Robert Samuelson lectures us about debt and taxes:
Despite huge deficits, interest rates on 10-year Treasury bonds have hovered around 3.5 percent. In time of financial crisis, investors have sought the apparent sanctuary of government bonds. But the correct conclusion to draw is not that major governments (such as Japan and the United States) can easily borrow as much as they want. It is that they can easily borrow as much as they want until confidence that they can do so evaporates - and we don't know when, how or whether that may happen.So we get a conclusion that's both obvious (how many people aren't aware that there are limits on how much a nation can successfully borrow) and useless (if we borrow too much, however much that happens to be, bad things of one sort or another will happen at some point in the future). With due respect to Samuelson's talk of the difficulty of balancing the budget by cutting spending or increasing taxes,1 and the possibility that taking those steps could also cause bad things of one sort or another at some point in the future, he's tossing out marshmallows. He concludes,
The arguments over whether we need more "stimulus" (and debt) obscure the larger reality that past debt increasingly constricts governments' economic maneuvering room.To a degree, that observation is as obvious (and useless) as everything else Samuelson has to say. The argument against any stimulus, let alone a larger one, has been that "we can't afford it".
The countervailing argument is that we can't afford not to have a stimulus, even if it means significant short-term borrowing, as without significant stimulus spending our economy will continue to sputter and stall. Samuelson's concern that short-term spending might tie the government's hands in the future reminds me of the concerns of his other friends at the Post, who at best offer lip service to out-of-control spending that goes to things they support (such as wars in the Middle East) but switch from chicken hawk to deficit hawk mode the second we're talking about domestic spending. Samuelson's version of political "truth", similarly, involves slashing Medicare, Medicaid and Social Security, but makes no mention of military spending.

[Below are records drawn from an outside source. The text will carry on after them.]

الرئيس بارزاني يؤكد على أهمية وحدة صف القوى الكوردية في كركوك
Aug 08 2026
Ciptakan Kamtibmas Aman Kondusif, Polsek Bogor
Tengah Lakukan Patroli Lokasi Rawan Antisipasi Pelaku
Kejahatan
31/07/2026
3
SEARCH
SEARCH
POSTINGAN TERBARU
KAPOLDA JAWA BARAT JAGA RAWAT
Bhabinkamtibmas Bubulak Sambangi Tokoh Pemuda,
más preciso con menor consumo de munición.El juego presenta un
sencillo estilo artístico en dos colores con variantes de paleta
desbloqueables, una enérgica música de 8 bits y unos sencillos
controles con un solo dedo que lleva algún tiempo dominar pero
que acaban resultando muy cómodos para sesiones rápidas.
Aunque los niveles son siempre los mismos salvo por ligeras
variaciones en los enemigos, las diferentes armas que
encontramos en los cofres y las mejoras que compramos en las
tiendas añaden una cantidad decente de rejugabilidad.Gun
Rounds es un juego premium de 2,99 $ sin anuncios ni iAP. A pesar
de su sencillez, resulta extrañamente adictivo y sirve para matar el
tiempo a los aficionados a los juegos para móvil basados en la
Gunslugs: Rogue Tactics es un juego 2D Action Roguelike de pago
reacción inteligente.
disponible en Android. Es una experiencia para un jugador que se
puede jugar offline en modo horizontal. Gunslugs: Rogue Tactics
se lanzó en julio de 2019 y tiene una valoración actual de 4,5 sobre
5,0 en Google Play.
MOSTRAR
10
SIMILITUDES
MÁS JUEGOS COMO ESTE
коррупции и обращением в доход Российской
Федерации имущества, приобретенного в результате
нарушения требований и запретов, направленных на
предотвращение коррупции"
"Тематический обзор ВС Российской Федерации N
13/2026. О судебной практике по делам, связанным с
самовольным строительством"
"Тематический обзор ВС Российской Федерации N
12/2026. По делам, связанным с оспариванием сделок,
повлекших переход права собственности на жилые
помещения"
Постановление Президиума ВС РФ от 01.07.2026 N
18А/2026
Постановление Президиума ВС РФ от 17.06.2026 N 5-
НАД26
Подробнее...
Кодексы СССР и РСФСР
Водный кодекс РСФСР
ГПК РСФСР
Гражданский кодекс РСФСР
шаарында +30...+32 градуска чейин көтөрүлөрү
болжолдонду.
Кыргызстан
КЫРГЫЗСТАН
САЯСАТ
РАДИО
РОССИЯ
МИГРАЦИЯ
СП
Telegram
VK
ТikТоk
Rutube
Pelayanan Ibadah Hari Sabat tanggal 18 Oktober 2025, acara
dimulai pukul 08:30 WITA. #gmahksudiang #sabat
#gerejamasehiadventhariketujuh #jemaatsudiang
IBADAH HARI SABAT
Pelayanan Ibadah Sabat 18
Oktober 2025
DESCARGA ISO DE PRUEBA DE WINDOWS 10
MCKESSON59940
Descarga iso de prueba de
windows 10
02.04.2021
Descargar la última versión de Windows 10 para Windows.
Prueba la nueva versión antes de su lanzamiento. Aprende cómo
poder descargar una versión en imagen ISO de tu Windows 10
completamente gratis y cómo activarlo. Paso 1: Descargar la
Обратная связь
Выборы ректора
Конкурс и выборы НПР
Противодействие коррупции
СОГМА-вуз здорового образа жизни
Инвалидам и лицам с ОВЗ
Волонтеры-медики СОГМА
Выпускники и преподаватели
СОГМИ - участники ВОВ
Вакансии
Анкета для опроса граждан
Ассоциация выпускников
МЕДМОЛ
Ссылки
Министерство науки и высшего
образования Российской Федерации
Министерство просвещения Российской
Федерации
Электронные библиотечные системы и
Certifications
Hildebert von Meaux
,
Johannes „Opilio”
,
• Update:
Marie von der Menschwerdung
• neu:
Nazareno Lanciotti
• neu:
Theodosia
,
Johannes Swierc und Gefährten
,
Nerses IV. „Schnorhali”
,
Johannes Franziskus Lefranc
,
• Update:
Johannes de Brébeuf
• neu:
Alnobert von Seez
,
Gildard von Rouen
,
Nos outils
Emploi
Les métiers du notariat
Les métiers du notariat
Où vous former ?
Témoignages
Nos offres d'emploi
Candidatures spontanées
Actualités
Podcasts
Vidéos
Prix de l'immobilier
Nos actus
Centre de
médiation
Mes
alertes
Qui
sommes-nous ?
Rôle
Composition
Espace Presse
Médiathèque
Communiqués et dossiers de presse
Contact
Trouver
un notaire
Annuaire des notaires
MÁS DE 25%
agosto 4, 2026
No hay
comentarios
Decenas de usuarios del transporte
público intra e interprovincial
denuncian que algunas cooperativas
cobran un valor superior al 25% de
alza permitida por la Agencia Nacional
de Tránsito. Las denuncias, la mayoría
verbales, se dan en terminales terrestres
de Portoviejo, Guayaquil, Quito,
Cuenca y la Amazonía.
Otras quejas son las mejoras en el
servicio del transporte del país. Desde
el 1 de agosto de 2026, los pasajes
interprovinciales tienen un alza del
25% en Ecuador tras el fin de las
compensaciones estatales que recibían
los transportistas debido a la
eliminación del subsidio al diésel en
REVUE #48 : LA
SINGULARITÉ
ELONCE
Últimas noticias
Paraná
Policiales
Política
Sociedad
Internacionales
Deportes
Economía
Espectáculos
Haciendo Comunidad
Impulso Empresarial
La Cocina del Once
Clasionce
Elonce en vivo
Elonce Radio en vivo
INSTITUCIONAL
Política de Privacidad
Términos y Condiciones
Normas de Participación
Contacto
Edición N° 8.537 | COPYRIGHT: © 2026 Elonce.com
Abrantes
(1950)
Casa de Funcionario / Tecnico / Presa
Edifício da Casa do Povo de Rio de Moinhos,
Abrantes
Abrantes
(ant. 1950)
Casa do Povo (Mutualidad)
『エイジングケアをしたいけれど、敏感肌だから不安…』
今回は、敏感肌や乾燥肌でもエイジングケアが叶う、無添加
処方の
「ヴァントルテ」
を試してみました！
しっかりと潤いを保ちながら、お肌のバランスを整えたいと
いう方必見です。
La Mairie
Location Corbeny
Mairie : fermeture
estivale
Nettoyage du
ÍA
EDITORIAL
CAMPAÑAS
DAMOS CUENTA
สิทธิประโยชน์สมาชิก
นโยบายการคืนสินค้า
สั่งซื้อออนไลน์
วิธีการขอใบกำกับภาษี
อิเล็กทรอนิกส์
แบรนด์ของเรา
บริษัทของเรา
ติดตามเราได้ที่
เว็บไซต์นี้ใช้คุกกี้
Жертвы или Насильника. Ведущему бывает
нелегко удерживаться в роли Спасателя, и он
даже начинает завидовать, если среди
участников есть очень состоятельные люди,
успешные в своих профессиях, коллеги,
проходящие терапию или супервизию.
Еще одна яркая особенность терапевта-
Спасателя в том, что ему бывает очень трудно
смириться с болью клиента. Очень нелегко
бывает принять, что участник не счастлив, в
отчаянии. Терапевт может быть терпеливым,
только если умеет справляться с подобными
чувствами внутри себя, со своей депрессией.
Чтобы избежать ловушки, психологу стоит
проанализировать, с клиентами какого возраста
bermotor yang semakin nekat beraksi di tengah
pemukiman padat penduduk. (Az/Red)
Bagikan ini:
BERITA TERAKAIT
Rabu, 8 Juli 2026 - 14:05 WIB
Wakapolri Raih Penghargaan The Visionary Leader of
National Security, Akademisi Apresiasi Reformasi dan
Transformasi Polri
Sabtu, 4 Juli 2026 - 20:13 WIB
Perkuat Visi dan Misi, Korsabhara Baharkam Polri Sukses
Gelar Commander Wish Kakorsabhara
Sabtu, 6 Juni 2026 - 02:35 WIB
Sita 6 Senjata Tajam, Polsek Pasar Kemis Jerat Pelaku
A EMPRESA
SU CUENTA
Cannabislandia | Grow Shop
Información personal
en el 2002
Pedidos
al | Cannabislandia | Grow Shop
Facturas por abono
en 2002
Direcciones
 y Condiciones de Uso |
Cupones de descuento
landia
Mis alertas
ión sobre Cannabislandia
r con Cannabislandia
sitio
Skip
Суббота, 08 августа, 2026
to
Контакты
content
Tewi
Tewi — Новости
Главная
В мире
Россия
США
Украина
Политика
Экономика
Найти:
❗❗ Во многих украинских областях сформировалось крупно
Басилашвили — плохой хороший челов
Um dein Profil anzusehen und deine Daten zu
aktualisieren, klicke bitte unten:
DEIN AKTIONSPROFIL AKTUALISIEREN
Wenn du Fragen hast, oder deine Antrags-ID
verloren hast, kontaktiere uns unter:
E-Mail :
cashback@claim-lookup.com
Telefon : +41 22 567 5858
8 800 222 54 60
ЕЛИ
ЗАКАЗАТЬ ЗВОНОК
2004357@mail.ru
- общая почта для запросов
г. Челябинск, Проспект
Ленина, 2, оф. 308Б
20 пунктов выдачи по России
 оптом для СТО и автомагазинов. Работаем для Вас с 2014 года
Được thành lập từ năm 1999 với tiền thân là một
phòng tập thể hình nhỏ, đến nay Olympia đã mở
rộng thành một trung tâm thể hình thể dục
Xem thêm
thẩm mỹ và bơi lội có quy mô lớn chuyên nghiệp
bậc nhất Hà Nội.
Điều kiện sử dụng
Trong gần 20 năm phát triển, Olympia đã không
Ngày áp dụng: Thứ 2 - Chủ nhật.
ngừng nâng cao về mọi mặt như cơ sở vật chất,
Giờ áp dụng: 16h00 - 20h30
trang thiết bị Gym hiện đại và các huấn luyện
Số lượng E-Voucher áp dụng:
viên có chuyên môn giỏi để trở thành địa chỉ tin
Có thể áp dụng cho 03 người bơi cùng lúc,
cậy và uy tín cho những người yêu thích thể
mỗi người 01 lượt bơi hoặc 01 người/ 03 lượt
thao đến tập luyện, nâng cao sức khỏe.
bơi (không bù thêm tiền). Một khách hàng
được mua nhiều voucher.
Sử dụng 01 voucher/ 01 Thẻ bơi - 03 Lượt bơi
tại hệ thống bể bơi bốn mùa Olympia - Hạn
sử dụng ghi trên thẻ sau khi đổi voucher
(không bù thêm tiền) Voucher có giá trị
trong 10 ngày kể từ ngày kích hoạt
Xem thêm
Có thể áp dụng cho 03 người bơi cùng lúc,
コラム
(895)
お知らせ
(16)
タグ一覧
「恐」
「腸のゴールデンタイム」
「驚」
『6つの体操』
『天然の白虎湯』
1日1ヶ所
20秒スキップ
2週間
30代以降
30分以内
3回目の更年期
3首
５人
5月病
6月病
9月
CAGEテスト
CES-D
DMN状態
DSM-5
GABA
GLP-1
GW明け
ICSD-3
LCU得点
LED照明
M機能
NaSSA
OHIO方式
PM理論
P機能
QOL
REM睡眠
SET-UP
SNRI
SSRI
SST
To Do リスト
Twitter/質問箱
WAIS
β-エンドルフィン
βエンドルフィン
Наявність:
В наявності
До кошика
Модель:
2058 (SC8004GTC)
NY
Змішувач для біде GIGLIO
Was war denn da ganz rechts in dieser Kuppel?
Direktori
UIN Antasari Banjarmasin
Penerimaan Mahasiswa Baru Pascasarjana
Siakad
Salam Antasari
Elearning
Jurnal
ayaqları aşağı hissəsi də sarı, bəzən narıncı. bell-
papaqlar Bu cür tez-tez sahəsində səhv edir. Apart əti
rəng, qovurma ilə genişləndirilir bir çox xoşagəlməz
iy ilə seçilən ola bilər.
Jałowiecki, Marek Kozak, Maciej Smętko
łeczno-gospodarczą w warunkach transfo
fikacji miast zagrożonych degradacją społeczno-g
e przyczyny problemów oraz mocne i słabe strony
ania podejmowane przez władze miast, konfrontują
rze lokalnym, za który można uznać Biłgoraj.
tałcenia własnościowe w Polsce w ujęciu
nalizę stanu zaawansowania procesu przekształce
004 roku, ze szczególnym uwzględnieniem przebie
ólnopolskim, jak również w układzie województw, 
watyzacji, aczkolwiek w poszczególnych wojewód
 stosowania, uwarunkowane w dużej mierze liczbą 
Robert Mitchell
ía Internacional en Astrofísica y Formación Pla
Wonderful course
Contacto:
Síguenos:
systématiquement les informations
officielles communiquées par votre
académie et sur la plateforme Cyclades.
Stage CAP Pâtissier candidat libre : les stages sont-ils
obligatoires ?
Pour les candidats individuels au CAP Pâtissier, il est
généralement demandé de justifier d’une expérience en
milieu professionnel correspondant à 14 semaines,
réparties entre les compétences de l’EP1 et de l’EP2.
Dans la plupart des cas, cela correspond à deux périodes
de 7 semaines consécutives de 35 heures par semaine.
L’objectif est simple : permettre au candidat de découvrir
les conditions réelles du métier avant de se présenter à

Perhaps Samuelson hasn't noticed that tax revenues have plummeted in this recession. A stimulus that hastens an economic recovery, a rebound in employment, and improved tax revenues could in fact be much better for the country than wringing our hands and doing nothing out of concerns for nebulous, theoretical economic consequences that... we know wouldn't result from a stimulus even two, three or four times as large as the one the government passed. Unless you're from the "If you can't pay for it in cash, you can't afford it" school of economics, you should recognize that sometimes you borrow not just to spend but to invest.
1. Samuelson's argument on taxes seems to hold a mirror to GW's. While GW argued that tax cuts were the solution for every economic situation (the economy's strong - let's cut taxes; the economy's faltering - we must save it by cutting taxes; we're in a recession - we must cut taxes), Samuelson seems to be arguing that no matter how strong or weak the economy it's a huge gamble to increase taxes to cover government expenditures. His preference for deficit spending over responsible budgeting is evidenced by his slippery slope argument leading to default, not to a realization that taxes must go up in order to prevent default, even though (with due respect to the timing of tax increases) our nation can afford higher taxes.